Assignment ▸ Reproduce the text of the data below word for word, omitting the pictures.

Recorded information ▸
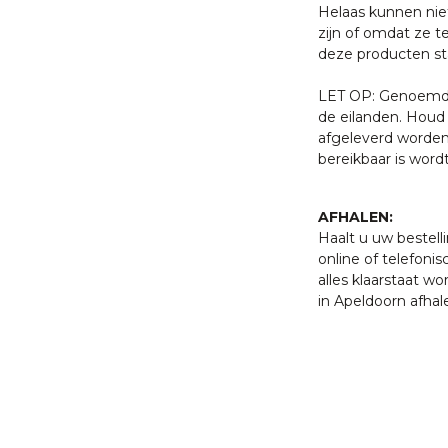
Helaas kunnen nie
zijn of omdat ze t
deze producten sta
LET OP: Genoemde 
de eilanden. Houd 
afgeleverd worden
bereikbaar is word
AFHALEN:
Haalt u uw bestell
online of telefonis
alles klaarstaat w
in Apeldoorn afhal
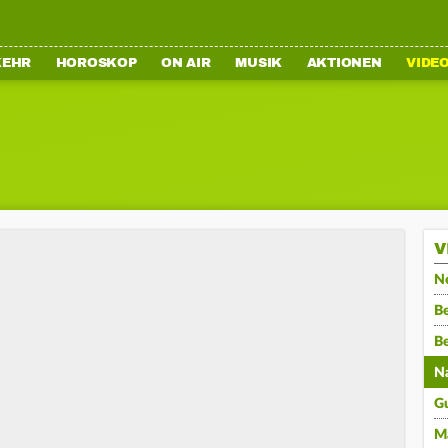
KEHR
HOROSKOP
ON AIR
MUSIK
AKTIONEN
VIDE
V
N
Be
B
N
G
M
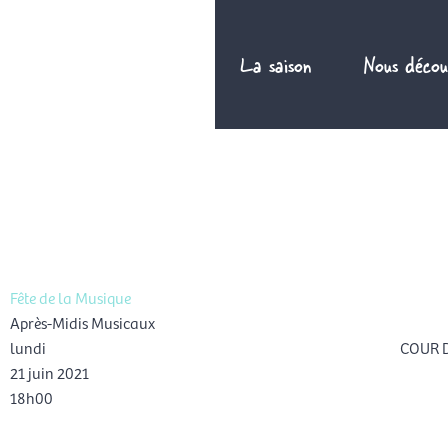
Aller
au
La saison
Nous décou
contenu
FR
Fête de la Musique
Après-Midis Musicaux
lundi
COUR D
21 juin 2021
Rés
18h00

The completed task ▸
Helaas kunnen nie
zijn of omdat ze t
deze producten sta
LET OP: Genoemde 
de eilanden. Houd 
afgeleverd worden
bereikbaar is word
AFHALEN:
Haalt u uw bestell
online of telefonis
alles klaarstaat w
in Apeldoorn afhal
KEHR
HOROSKOP
ON AIR
MUSIK
AKTIONEN
VIDE
V
N
Be
B
N
G
M
Aller
au
La saison
Nous décou
contenu
FR
Fête de la Musique
Après-Midis Musicaux
lundi
COUR D
21 juin 2021
Rés
18h00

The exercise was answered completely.